*DATASET EXTRACT*
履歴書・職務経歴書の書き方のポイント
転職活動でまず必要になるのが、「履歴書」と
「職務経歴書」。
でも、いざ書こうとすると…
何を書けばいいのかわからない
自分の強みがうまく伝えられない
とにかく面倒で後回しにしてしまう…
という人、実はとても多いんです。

==

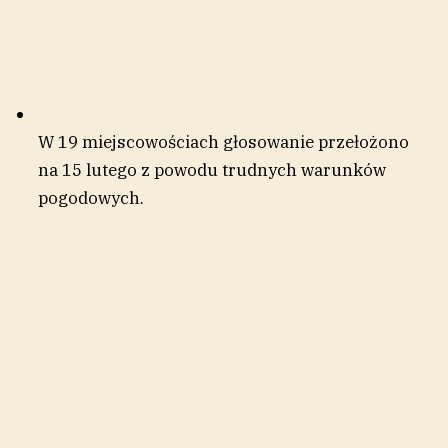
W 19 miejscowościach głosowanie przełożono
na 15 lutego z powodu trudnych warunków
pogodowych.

*PROBLEM TO WORK ON*
Put the lines from the one containing "W 19 miejscowościach głosowanie przełożono" to the one containing "pogodowych.", both included, into a numbered list and leave out any blank lines.

*WORKED SOLUTION*
1. W 19 miejscowościach głosowanie przełożono
2. na 15 lutego z powodu trudnych warunków
3. pogodowych.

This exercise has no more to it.